EXERCISE PROMPT: Lines below containing the word "APERTURE" should be copied out.

------ GIVEN DATA

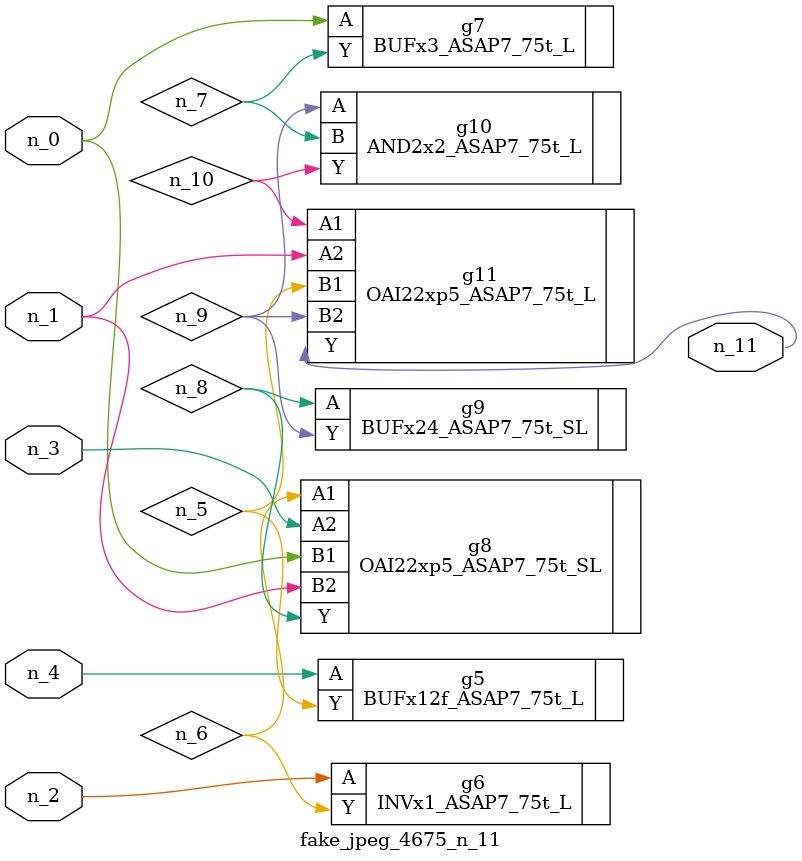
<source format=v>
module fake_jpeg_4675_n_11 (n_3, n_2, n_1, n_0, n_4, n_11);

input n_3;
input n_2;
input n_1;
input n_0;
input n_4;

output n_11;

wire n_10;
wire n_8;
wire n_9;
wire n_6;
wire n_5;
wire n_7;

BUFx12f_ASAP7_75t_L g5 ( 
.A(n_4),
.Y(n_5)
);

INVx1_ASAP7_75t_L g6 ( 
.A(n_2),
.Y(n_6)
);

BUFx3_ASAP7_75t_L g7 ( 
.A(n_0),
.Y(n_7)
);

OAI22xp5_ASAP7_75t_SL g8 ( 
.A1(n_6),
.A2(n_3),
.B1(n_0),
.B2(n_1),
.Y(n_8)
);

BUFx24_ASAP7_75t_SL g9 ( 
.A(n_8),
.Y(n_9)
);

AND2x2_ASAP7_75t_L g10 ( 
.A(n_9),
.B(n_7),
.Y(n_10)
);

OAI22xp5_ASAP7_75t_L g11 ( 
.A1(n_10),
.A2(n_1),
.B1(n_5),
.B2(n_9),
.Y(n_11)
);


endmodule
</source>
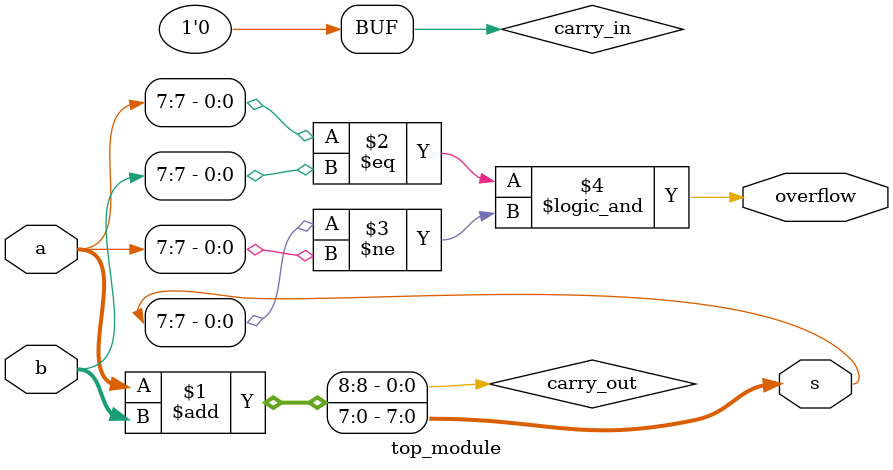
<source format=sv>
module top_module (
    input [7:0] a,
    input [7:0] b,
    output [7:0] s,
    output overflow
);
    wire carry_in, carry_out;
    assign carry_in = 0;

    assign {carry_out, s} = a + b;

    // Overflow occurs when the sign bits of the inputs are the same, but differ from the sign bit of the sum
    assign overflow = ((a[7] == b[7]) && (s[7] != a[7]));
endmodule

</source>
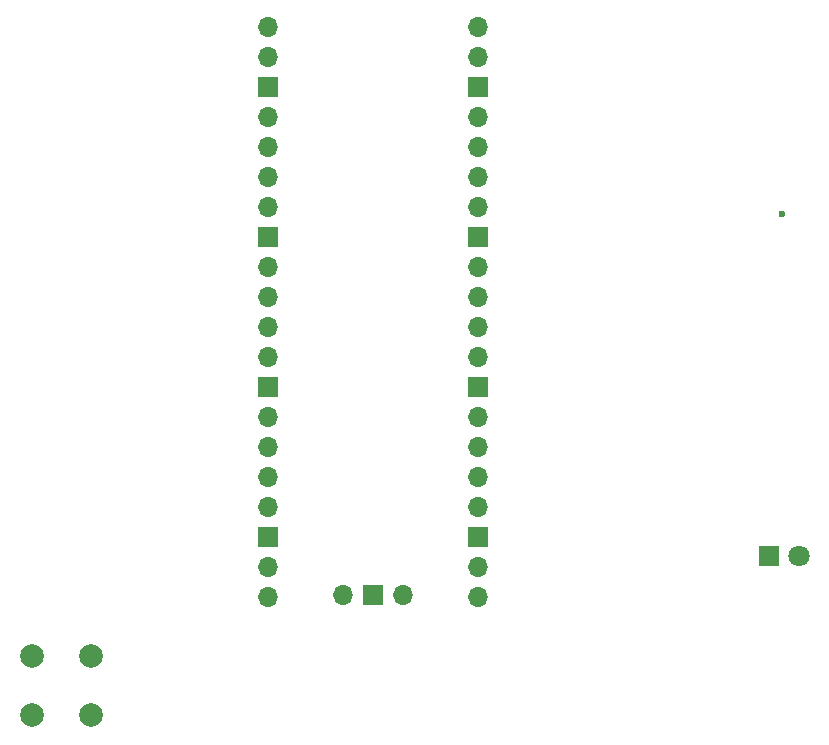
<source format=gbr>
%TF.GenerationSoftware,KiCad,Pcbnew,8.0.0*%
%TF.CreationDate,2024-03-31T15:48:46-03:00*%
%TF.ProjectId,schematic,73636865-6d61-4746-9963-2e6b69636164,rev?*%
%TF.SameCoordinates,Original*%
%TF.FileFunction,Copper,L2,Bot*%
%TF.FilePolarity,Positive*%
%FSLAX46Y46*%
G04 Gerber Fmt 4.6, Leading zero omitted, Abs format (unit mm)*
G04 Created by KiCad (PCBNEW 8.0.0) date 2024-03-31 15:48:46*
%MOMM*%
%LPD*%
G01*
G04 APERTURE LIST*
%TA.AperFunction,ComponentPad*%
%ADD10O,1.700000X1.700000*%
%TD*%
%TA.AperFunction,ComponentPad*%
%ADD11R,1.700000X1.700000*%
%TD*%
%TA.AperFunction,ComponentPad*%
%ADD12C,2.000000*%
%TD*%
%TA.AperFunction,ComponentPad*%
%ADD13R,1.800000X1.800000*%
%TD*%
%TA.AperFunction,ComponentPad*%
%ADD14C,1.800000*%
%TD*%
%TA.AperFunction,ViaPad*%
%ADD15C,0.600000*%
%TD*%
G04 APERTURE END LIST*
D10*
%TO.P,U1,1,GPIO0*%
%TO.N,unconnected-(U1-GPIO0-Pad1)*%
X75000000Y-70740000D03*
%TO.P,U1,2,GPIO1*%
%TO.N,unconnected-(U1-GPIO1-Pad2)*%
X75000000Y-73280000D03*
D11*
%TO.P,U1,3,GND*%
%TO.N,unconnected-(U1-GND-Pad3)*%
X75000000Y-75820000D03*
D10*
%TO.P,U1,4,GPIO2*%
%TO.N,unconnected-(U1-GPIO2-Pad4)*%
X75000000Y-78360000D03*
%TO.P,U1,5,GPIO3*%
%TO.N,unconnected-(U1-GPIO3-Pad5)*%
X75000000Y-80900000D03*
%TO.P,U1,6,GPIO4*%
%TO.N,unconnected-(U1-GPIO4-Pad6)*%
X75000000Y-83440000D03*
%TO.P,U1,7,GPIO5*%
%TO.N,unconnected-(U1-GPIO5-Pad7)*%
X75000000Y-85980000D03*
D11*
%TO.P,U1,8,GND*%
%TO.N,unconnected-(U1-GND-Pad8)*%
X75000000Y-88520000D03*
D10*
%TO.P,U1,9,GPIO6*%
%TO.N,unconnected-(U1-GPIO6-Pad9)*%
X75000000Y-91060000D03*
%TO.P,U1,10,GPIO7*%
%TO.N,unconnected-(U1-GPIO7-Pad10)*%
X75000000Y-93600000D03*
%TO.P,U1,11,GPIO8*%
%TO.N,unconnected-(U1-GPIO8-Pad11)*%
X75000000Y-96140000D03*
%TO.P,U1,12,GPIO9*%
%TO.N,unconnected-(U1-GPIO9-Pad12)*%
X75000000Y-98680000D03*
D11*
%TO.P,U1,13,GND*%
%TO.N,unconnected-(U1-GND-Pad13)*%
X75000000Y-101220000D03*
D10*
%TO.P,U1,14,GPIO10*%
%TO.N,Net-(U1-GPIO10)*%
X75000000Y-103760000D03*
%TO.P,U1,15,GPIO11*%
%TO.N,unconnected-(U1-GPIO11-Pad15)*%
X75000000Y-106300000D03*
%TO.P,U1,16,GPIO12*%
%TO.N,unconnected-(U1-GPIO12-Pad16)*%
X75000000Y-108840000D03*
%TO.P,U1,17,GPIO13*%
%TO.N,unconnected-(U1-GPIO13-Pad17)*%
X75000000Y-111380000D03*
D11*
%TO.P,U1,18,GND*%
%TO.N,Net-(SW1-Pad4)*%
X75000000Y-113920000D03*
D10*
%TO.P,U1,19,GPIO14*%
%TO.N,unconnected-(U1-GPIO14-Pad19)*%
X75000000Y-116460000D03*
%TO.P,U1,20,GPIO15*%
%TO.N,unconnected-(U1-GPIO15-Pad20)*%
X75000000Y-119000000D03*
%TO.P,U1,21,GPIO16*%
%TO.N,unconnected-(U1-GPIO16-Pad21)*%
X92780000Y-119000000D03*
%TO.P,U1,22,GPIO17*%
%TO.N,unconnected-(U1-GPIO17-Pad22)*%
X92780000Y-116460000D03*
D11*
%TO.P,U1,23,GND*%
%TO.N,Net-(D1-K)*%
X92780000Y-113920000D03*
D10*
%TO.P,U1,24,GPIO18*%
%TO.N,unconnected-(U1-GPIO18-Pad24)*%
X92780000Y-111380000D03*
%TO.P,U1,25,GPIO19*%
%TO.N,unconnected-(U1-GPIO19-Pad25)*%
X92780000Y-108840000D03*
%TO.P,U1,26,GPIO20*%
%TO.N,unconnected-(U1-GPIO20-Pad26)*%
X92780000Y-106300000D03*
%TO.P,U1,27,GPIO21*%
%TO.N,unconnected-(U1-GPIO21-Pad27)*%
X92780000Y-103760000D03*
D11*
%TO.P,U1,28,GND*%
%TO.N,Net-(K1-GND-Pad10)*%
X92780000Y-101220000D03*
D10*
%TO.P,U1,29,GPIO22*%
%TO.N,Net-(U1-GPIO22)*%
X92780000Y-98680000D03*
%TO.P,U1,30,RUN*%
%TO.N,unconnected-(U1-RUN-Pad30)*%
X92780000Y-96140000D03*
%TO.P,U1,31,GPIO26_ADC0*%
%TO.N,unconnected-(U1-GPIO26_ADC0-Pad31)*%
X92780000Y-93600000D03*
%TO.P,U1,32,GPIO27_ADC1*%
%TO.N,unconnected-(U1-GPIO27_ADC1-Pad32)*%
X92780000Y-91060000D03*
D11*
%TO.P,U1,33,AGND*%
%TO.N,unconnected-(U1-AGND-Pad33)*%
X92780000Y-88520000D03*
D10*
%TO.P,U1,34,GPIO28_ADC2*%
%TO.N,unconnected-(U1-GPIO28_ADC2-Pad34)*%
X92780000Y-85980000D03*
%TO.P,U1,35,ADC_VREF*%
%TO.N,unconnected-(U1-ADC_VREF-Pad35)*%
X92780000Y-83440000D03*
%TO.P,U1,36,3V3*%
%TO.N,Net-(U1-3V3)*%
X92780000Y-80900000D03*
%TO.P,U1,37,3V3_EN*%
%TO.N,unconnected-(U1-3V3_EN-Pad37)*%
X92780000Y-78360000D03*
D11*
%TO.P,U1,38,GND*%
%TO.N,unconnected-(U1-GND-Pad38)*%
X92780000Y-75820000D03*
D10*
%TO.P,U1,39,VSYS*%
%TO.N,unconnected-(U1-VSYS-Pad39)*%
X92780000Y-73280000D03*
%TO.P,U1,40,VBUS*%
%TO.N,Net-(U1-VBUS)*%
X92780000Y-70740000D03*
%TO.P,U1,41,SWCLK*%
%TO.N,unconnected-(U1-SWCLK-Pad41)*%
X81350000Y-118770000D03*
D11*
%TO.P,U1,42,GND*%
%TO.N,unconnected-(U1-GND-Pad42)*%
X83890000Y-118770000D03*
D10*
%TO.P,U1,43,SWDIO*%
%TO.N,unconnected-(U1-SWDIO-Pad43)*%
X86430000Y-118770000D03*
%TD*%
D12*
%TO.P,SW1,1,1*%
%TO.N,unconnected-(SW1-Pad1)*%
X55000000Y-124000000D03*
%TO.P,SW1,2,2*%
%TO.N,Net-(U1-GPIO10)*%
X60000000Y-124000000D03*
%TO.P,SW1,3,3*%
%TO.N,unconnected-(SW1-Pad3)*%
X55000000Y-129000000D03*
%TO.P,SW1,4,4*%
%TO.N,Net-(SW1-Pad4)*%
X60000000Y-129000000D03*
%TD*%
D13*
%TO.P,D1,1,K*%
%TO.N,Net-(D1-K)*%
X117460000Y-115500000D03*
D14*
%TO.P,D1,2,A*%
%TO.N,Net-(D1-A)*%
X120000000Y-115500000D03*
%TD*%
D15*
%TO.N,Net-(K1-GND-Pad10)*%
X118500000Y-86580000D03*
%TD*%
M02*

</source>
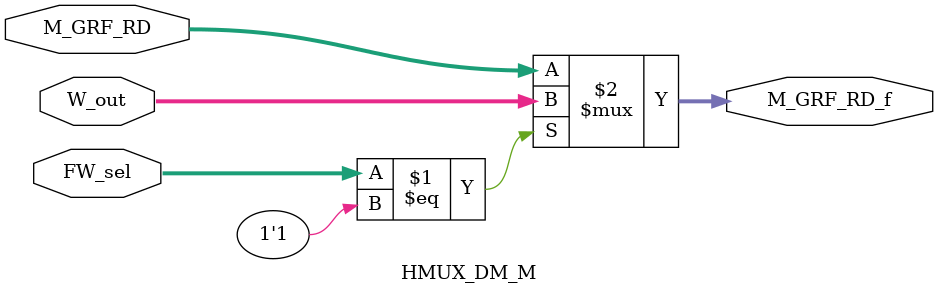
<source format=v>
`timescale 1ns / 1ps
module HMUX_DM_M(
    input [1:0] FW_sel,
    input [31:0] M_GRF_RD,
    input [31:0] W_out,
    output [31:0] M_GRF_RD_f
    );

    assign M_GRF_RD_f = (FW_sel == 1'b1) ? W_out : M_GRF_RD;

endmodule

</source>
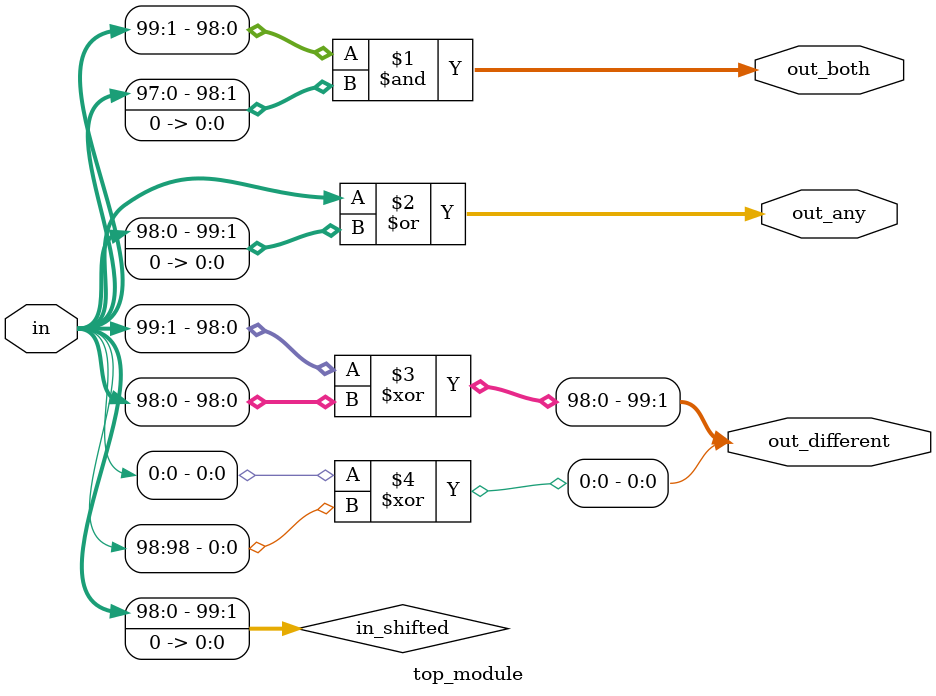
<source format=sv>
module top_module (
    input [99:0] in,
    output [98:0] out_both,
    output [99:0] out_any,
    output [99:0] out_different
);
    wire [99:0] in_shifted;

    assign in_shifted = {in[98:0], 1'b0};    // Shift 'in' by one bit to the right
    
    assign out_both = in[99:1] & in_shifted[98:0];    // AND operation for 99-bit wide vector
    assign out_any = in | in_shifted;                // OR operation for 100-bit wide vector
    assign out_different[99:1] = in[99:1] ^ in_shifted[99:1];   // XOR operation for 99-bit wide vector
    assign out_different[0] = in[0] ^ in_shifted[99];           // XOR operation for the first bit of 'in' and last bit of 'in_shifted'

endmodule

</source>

------------

REPLY TO THE EXERCISE:
G04 APERTURE LIST*
G04 APERTURE END LIST*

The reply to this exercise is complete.